Your instructions:
Report every line of the data that includes "linejoin".
*** Opening Record excerpts ***
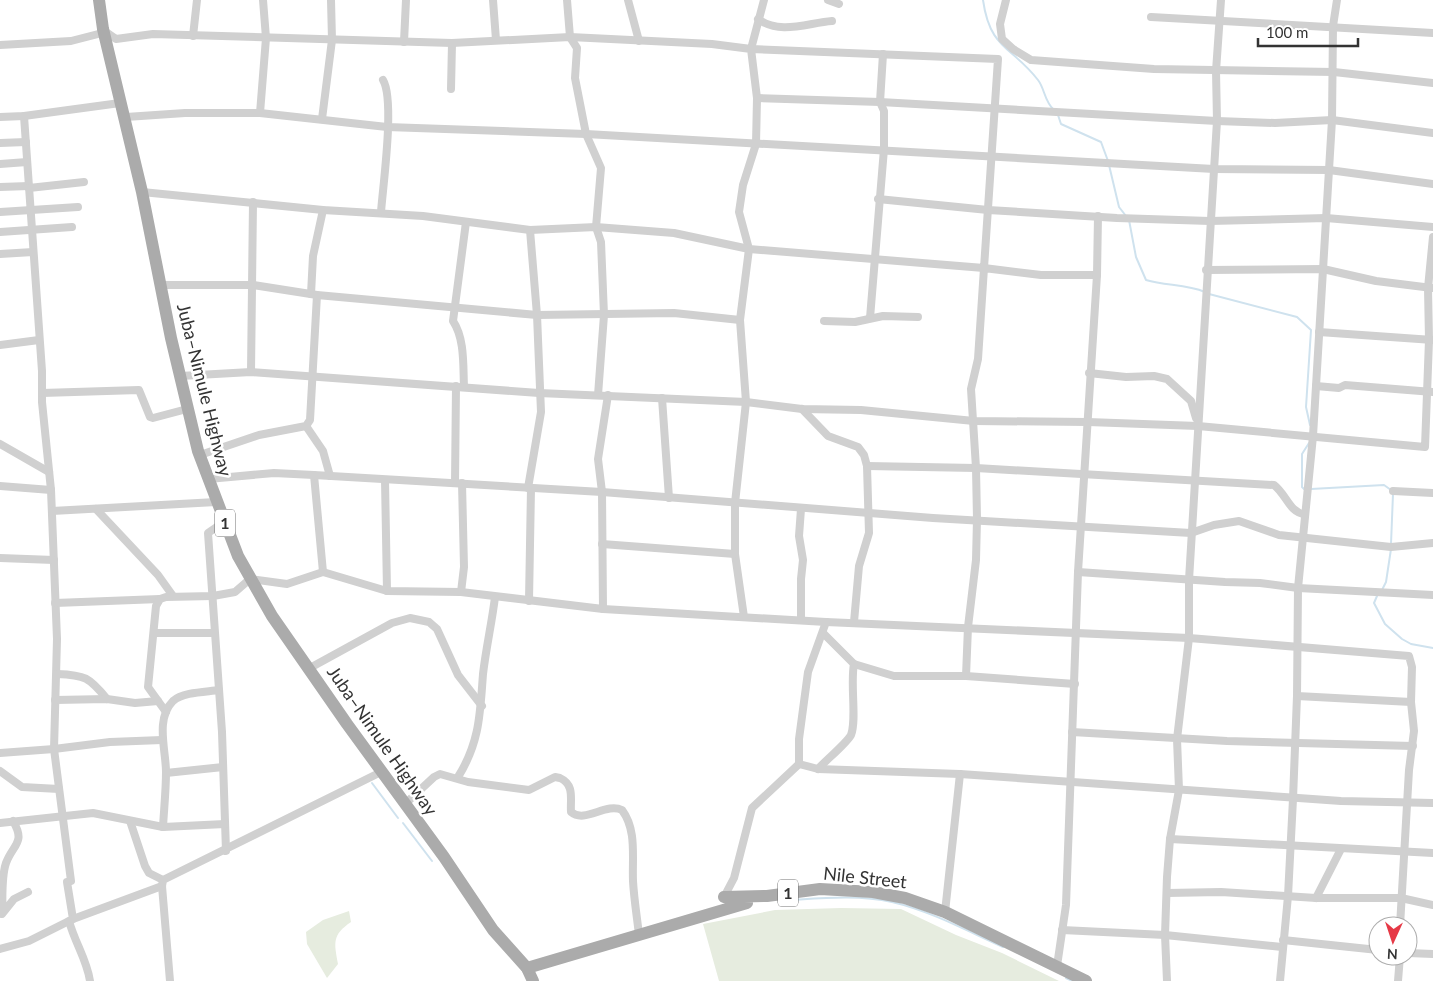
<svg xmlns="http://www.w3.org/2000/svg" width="1433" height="981" viewBox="0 0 1433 981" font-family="Lato,sans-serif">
	<rect width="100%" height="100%" fill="#fff"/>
	<g fill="#e6ecdf">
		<path d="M841,908L901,909L956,935L1002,953L1059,981H719L703,924L775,910Z"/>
		<path d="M349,911L351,922C332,935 334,942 338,964L327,978L307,944L306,932L323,920Z"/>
	</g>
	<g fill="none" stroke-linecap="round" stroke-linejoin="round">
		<g stroke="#cfe2ee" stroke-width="2">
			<path d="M983,0C990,50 1012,46 1038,80C1045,89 1044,101 1054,110"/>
			<path d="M1058,115L1061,124L1101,142L1108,161"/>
			<path d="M1109,165L1119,207L1126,216"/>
			<path d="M1129,220L1136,257L1146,280C1166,286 1186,284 1205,292"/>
			<path d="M1209,294L1297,317L1311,330L1306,407L1310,425"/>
			<path d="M1304,489L1302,487V454L1309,443"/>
			<path d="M1311,489L1384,485L1391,490"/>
			<path d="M1391,544L1393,494"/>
			<path d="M1382,590L1386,582L1391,549"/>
			<path d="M1377,596L1374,603L1385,624L1402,639L1411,644L1433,648"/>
			<path d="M372,783L398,818"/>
			<path d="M403,823L432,861"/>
			<path d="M792,900C825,898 860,895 892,902C931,911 967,931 1003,947"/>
			<path d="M1066,978L1072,981"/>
		</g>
		<g stroke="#d0d0d0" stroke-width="8">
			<path d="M493,0L496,40"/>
			<path d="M567,0L570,37L577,48L575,78L586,134L601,168L596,227L601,242L604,315L598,395"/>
			<path d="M628,0L639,41"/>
			<path d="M828,0L839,4"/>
			<path d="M1006,0L1000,24L1002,39L1013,49L1031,60L1154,69L1334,72L1433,83"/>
			<path d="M1151,17L1433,33"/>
			<path d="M758,19C780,35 807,23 832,21"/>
			<path d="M193,36L197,0"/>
			<path d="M404,42L406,0"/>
			<path d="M0,45L71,41L106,32L116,39L153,34L452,43L570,37L712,44L751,49L998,59L984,268L749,249L739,212L743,185L756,144L757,98L751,49L764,0"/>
			<path d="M451,89L452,43"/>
			<path d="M757,98L880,102L1217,121L1275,123L1332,120L1433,133"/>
			<path d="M260,113L266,38L263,0"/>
			<path d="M24,116L42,371V402L51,490L57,639L54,749L71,881"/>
			<path d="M0,117L24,116L120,103"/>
			<path d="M126,117L185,113H260L387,127L586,134L1214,169L1329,170L1433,184"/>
			<path d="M322,119L332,40L331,0"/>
			<path d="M0,143L26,142"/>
			<path d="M0,164L27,162"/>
			<path d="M0,187L29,186"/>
			<path d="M29,188L84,182"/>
			<path d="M142,192L323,210L423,216L530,230L596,227L674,233L749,249L740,320L746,402L735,503V554L744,617"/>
			<path d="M878,199L988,210L1117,218L1210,221L1326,218L1433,227"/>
			<path d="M0,212L78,207"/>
			<path d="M381,212C383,185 395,100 383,80"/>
			<path d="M0,232L72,227"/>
			<path d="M0,254L33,252"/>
			<path d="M1206,270L1323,269L1376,281L1432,288"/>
			<path d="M160,285H253L317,295L537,315L674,313L740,320"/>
			<path d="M311,294L313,256L323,210"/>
			<path d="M870,318L884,149V111L880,102L883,54"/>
			<path d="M824,321L855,322L883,316L918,317"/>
			<path d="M1319,332L1433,340"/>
			<path d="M0,345L39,340"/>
			<path d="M251,372L253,202"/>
			<path d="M1089,373L1126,377L1154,376L1167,379L1191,401L1196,418"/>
			<path d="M180,376L251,372L539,393L746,402L802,409L861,410L974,421L1088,422L1198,426L1425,447L1429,340L1428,288L1433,237"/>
			<path d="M1316,386L1339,388L1345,385L1433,392"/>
			<path d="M464,387C463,366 465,339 453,321L466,222"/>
			<path d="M42,393L139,390L150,417L153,418L187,409"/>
			<path d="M662,398L669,498"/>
			<path d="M802,409L828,436L858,447L864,455L867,466L869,533L859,566L854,622"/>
			<path d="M306,426L323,451L330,476"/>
			<path d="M0,444L49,472"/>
			<path d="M200,455L259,435L306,426L310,420L317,295"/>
			<path d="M867,466L976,468L1274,485C1286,494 1290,513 1304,514"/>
			<path d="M314,475L323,572"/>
			<path d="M208,479L274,473L314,475L602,492L933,518L1191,533L1214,525L1239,521L1279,535L1391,547L1433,543"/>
			<path d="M385,480L387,591"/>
			<path d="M455,483L456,386"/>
			<path d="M0,486L51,490"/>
			<path d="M528,488L541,412L537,315L530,230"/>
			<path d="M1393,491L1433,493"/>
			<path d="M96,509L158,575L173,596"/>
			<path d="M52,511L216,502"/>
			<path d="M224,522L208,533L222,732L226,851"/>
			<path d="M602,544L735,554"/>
			<path d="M0,558L54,560"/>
			<path d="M1078,572L1225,582L1260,583L1298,588L1433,595"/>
			<path d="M461,592L464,567L462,483"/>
			<path d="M529,601L531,488"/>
			<path d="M55,603L160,599"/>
			<path d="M603,609L602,492L598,459L608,395"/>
			<path d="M801,618V579L803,560L799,536L801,509"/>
			<path d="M826,622L1189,638L1409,656L1412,667L1411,702L1414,731L1409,770L1400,926"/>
			<path d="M155,633H214"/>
			<path d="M823,633L854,664L894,676H966L1075,684"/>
			<path d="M308,669L392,623L410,618L429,622L437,629L458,675L482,706"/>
			<path d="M57,674C85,675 89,677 107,699"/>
			<path d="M966,676L968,627L976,560L977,519L976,468L971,389L978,359L984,268L1041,275H1097"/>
			<path d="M1297,696L1411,702"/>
			<path d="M55,700L107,699L135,703L158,701"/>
			<path d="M166,712L148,687L156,606L160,599L166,597L213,596L235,592L250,579L287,584L323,572L387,591L461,592L603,609L826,622L808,672L799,739V764"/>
			<path d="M1072,732L1227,741L1413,746"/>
			<path d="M0,753L54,749L110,742L162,740"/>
			<path d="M818,769C826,760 846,744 851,735C857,720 850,683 854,664"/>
			<path d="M0,771L22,787L59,789"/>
			<path d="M166,773L223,767"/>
			<path d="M458,777C480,742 480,713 483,674C486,648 492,622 495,597"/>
			<path d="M405,804L434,777L440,774L468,782L529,790L555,777L560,778C575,785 570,799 571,812C585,824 606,802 622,810C637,830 632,857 633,881C634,899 637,917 639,935"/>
			<path d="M13,821C26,843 13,844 6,863C1,877 3,898 2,914L14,899L28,892"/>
			<path d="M130,821L145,866L149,873L163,880"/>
			<path d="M0,823L93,813L163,827L225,824"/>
			<path d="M163,827C164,809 166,790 166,772C166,750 155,719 173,701C183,692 206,692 219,690"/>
			<path d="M1170,839L1433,853"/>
			<path d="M67,882L73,919"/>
			<path d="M1167,893L1221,892L1316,898H1401L1433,905"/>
			<path d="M724,897L734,878L752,808L799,764L818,769L960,774L1341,801L1433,803"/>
			<path d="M1316,898L1341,849"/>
			<path d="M945,912L960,774"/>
			<path d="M69,921C75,943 87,960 90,981"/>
			<path d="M1062,930L1165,935L1282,947"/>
			<path d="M1283,940L1378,950"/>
			<path d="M0,949L29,941L73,919L162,886"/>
			<path d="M1408,953L1433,954"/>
			<path d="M1057,966L1066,905L1078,572L1097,275L1098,216"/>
			<path d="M170,981L162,886L163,880L381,772"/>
			<path d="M1167,981L1165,935L1167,877L1170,839L1179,790L1177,739L1189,638V580L1217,121L1216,71L1221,0"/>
			<path d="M1280,981L1288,896L1293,799L1297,696L1298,588L1313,436L1332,120L1333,26L1337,0"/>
			<path d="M1398,981L1400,956"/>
		</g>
		<g stroke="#ababab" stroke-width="12">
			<path d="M99,0L103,29L142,192L171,338L198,451L238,556L272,616L347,724L444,857L493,930L527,968L533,981"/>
			<path d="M527,968L747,903L724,897L767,896L820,889L873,892L905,898L945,912L1086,981"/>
		</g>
	</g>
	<g text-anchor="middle" stroke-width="5" stroke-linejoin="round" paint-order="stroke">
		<g fill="#fff" stroke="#707070" stroke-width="1">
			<rect x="215" y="509.5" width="20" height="27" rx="4"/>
			<rect x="778" y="879.5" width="20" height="27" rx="4"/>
		</g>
		<g font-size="16" font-weight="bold" fill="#333">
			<text x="225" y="529">1</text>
			<text x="788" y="899">1</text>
		</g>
		<g font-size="18" fill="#333" stroke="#fff">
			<text transform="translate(204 390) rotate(76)" y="6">Juba–Nimule Highway</text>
			<text transform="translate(382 741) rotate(55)" y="6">Juba–Nimule Highway</text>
			<text transform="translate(865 878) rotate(6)" y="6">Nile Street</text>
		</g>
	</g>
	<g transform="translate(1393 941) rotate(183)"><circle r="24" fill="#ffffff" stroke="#adadad"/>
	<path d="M0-4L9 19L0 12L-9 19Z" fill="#e63946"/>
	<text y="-8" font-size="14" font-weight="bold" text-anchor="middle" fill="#333333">N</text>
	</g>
	<path d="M1258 38v8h100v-8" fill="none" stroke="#333333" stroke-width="2.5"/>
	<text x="1266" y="38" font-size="15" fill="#333333" stroke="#ffffff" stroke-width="4" paint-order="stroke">100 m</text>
</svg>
*** Closing Record excerpts ***
Result of this task:
	<g fill="none" stroke-linecap="round" stroke-linejoin="round">
	<g text-anchor="middle" stroke-width="5" stroke-linejoin="round" paint-order="stroke">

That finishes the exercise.